Jacob is more confrontational and is a much stronger fighter who specialises in dishing out, as well as mitigating, a lot of damage in a brawl, and is therefor the better choice when participating in gang wars or fight clubs. Evie is more agile and stealthy with one of her character-specific abilities allowing her to become completely invisible in stealth mode, making her the obvious choice when you’d rather not attract a lot of attention. Regardless of your preferred approach, Jacob and Evie share ability points, crafting materials, and money, so you won’t hinder one character’s development by spending too much time playing with the other. You can switch between them at will during free-roam and all of the liberation activities and income opportunities; such as fight clubs, cargo hijacks, and races; can be completed with either character. Most of the side and story missions, however, are character specific and the game will automatically switch to the appropriate character when you initiate them.

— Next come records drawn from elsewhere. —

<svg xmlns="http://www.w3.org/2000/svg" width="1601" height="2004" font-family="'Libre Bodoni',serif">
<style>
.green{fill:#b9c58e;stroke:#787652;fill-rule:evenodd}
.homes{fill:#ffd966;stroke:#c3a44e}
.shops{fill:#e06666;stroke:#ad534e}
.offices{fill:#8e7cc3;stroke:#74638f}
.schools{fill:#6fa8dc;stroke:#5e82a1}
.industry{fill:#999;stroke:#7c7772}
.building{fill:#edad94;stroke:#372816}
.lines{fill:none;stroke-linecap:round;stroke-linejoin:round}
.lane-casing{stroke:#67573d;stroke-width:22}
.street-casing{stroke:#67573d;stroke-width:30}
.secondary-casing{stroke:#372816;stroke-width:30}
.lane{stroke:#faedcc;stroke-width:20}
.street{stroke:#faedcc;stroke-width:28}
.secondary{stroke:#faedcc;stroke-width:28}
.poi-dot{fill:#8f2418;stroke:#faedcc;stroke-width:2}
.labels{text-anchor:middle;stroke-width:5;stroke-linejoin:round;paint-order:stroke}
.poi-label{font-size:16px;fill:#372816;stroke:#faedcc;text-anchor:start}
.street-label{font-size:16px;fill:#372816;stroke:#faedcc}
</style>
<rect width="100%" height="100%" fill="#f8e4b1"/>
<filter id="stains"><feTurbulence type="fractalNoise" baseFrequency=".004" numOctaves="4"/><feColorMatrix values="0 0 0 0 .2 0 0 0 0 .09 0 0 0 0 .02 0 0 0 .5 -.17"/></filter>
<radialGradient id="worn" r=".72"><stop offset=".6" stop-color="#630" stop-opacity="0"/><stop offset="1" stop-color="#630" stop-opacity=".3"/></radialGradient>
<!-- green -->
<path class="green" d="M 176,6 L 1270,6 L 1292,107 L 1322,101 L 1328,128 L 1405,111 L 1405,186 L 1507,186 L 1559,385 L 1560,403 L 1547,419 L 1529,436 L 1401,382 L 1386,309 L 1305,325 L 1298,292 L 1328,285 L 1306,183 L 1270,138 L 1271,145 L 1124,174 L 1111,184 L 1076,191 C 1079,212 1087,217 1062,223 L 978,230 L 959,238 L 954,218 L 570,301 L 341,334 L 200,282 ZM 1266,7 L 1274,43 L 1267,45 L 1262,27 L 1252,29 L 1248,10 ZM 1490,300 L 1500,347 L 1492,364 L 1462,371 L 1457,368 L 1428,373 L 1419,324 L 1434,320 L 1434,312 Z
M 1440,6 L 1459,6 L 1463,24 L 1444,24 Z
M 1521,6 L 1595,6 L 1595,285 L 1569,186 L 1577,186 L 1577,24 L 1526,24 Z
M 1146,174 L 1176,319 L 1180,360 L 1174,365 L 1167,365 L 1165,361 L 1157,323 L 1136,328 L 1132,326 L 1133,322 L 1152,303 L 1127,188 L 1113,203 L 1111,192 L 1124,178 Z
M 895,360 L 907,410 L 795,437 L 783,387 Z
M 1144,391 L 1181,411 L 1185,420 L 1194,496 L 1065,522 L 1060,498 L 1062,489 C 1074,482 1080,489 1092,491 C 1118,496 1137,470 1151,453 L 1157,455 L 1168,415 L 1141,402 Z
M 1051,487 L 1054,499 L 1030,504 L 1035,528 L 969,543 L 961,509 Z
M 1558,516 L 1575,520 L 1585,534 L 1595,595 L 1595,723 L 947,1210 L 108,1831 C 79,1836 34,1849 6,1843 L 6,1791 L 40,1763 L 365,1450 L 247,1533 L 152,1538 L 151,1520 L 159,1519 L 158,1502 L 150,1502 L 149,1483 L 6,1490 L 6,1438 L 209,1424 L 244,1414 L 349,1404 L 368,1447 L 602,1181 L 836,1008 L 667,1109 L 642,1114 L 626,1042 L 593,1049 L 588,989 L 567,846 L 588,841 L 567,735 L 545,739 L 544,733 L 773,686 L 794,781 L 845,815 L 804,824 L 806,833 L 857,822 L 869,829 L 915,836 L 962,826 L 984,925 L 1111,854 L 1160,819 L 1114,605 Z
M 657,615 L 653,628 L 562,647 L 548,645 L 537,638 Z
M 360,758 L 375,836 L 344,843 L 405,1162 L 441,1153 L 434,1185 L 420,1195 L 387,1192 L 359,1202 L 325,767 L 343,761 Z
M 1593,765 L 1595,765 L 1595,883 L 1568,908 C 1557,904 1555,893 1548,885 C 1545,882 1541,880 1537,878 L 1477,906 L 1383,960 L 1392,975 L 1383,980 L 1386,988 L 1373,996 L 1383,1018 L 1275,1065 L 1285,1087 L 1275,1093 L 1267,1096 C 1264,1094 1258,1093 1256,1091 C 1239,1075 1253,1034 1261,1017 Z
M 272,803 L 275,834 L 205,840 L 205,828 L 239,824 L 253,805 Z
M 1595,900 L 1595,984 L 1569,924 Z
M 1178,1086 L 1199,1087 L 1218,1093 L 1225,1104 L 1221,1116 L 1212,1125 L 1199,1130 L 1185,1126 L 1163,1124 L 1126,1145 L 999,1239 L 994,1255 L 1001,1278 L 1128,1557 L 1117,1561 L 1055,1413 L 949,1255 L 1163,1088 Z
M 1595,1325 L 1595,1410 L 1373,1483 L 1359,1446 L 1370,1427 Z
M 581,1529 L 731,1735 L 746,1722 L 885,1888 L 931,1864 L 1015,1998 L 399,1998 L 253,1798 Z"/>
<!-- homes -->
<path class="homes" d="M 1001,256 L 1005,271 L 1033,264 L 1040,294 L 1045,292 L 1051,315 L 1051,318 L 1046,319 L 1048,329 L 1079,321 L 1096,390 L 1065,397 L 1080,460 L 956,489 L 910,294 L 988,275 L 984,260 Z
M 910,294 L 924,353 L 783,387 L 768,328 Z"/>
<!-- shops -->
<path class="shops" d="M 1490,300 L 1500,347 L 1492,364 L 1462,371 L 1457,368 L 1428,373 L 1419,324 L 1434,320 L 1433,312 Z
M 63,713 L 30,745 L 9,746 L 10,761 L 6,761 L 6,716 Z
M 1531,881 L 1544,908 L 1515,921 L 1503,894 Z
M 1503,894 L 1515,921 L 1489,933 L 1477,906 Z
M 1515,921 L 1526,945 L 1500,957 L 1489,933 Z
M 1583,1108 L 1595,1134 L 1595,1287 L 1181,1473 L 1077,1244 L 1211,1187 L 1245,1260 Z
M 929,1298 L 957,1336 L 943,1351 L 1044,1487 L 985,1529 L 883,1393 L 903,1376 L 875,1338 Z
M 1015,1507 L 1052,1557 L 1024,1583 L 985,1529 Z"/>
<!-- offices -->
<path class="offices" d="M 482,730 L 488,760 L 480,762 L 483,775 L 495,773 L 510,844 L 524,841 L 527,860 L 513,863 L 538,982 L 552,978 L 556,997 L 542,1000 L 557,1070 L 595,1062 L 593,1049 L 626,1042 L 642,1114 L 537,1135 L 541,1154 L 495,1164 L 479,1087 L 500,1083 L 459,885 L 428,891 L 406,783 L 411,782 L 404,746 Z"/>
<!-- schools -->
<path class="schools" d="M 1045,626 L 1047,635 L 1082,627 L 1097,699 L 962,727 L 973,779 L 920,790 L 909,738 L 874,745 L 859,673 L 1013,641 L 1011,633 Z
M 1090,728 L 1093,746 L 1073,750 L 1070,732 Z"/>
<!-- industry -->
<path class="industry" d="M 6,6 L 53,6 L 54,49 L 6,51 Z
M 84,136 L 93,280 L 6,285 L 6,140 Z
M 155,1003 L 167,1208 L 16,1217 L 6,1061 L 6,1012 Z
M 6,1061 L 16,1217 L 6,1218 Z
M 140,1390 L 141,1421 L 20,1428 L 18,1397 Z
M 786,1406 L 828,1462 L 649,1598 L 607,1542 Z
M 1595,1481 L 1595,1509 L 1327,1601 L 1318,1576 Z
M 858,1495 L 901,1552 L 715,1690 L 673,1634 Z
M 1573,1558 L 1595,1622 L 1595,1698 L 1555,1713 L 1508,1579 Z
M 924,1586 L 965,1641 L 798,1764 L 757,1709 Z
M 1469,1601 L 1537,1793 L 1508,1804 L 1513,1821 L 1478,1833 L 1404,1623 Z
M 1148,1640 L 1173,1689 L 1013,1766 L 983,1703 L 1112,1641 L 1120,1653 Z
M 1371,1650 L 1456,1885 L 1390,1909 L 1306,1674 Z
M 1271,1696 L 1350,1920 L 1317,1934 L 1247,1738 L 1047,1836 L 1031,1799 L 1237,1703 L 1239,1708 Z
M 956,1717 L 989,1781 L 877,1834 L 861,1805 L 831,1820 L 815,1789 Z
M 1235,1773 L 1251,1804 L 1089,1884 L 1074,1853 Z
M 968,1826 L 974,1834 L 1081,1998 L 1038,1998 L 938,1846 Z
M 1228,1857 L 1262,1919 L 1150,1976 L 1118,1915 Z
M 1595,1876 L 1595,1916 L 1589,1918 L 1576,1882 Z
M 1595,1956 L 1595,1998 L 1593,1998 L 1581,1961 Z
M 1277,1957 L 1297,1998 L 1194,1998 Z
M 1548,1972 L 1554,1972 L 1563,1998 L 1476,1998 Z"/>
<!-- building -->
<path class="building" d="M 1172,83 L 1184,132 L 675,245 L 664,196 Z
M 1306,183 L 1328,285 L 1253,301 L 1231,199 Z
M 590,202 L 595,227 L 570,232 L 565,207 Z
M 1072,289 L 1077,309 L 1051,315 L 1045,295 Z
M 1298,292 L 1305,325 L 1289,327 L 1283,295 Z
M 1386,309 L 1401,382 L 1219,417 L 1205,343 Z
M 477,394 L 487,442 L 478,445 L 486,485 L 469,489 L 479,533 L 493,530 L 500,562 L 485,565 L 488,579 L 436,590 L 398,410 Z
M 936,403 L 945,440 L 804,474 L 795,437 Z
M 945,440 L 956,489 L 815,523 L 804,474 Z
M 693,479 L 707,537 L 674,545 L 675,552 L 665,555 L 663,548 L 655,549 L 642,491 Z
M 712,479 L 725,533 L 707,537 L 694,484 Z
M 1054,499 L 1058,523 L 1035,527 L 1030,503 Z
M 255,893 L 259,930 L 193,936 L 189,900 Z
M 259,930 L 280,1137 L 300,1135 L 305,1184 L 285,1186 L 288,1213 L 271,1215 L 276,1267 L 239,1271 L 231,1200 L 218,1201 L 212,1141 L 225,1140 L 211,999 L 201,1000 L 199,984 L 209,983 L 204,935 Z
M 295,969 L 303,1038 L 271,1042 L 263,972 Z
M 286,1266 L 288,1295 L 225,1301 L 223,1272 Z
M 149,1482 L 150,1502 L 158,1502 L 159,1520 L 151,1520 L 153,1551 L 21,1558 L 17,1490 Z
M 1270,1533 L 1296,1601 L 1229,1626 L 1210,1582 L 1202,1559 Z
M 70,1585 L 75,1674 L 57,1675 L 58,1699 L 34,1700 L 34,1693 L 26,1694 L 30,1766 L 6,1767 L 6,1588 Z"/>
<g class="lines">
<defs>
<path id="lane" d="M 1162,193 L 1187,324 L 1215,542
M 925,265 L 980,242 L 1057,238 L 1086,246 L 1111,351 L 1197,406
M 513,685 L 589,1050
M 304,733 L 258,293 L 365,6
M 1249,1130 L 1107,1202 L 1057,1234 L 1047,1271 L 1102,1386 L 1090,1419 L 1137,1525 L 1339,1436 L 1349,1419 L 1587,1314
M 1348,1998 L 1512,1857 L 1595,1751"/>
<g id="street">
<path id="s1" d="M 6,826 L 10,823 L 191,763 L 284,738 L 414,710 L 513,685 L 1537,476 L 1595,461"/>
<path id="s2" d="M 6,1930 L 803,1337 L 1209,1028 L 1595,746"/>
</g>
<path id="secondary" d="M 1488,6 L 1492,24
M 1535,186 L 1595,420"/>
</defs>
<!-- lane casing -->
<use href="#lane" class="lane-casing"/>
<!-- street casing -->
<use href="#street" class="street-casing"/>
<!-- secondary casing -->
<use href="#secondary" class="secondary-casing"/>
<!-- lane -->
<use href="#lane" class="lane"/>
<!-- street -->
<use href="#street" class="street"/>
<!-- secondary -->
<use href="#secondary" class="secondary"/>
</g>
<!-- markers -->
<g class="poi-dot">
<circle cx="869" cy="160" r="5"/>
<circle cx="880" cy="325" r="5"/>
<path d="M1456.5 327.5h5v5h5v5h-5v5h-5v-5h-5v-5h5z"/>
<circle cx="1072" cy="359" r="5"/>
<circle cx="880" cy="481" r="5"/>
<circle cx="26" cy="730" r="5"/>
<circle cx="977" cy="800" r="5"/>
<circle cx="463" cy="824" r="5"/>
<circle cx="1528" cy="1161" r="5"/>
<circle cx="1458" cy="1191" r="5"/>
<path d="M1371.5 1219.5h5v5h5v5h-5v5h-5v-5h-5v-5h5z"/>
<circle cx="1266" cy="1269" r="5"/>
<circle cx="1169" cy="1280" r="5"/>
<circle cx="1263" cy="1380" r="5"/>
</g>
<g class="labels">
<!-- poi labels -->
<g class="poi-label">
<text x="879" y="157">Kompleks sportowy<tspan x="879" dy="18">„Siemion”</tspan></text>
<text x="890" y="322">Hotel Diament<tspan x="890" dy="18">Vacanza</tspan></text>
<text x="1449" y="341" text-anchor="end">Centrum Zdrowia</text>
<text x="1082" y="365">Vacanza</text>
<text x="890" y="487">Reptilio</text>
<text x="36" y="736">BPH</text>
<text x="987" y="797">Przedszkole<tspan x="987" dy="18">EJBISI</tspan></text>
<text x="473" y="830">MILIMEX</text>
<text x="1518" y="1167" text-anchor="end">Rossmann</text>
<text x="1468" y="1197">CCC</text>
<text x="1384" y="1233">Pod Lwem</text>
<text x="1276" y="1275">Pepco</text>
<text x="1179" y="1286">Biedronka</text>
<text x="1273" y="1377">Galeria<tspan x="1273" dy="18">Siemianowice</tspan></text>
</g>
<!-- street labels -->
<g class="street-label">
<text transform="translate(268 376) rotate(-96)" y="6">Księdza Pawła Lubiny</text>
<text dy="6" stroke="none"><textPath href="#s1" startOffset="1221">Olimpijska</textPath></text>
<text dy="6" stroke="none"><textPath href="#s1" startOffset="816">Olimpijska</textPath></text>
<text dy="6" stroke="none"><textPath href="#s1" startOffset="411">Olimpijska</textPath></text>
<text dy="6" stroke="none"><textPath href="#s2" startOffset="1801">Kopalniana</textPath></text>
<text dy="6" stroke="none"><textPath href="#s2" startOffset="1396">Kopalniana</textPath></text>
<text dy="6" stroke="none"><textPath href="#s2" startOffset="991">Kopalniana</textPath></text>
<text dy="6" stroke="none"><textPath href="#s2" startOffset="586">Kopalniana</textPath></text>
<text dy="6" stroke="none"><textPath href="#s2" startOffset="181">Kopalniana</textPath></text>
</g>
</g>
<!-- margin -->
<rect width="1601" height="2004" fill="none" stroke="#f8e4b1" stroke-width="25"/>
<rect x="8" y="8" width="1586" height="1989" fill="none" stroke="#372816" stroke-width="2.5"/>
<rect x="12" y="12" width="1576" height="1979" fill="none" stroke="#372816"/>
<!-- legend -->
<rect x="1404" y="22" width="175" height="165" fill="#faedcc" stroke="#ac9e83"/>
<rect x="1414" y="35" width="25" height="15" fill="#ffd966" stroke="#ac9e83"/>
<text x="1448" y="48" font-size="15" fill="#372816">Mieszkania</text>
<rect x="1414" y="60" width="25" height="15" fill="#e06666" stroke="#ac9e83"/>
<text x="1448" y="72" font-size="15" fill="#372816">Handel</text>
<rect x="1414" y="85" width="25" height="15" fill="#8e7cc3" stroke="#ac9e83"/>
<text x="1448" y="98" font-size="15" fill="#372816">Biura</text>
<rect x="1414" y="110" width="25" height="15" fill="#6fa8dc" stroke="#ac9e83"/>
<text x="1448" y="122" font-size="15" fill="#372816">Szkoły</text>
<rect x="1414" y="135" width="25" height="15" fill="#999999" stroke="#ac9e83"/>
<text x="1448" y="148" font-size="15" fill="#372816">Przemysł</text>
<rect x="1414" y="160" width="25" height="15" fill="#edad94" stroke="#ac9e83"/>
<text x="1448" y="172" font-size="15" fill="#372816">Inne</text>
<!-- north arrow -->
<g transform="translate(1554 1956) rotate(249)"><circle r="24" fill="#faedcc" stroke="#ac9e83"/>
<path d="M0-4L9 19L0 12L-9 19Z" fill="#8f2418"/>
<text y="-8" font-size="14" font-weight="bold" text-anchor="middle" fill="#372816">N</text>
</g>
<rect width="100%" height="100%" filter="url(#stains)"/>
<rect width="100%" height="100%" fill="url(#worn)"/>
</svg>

Like Unity, there is very little focus on present day events, with only a few video clips of Shaun and Rebecca on the run from a group of Templars whilst tracking down an artifact from the precursor society. The Juno story that was introduced in the Ezio story arc remains largely neglected and I can’t help but feel that Ubisoft have written themselves into a corner and aren’t entirely sure where they hope this story will lead. I know that a lot of people didn’t enjoy the present-day missions in the older entries of the series but I’m still holding onto the hope that we will eventually see some development on that front because I think that it has a lot of potential for the overall story.
Horses for Courses
There seems to be 2 types of Assassin’s Creed fans: those who hated Arno and the French revolution, and those like myself who find themselves repeatedly saying, “I actually liked Unity” and receiving a response of utter disgust. Sure, the bugs and glitches were a pain but the parkour had been overhauled for the better, the massive crowds helped to illustrate the tension of the time period, and Ubisoft introduced a lot of interesting new mission types. Many of those elements have returned in Syndicate and while the game is not perfect, it’s still very enjoyable and there is a lot of fun things to do to occupy your time in England’s capital. Whether you’re a die-hard fan of the series or you haven’t played the series in a few years and were looking at getting back into it, Assassin’s Creed: Syndicate will be right up your alley. If, however, you feel that the series has gotten stale and you didn’t get much enjoyment from Unity last year, you may want to give this one a miss.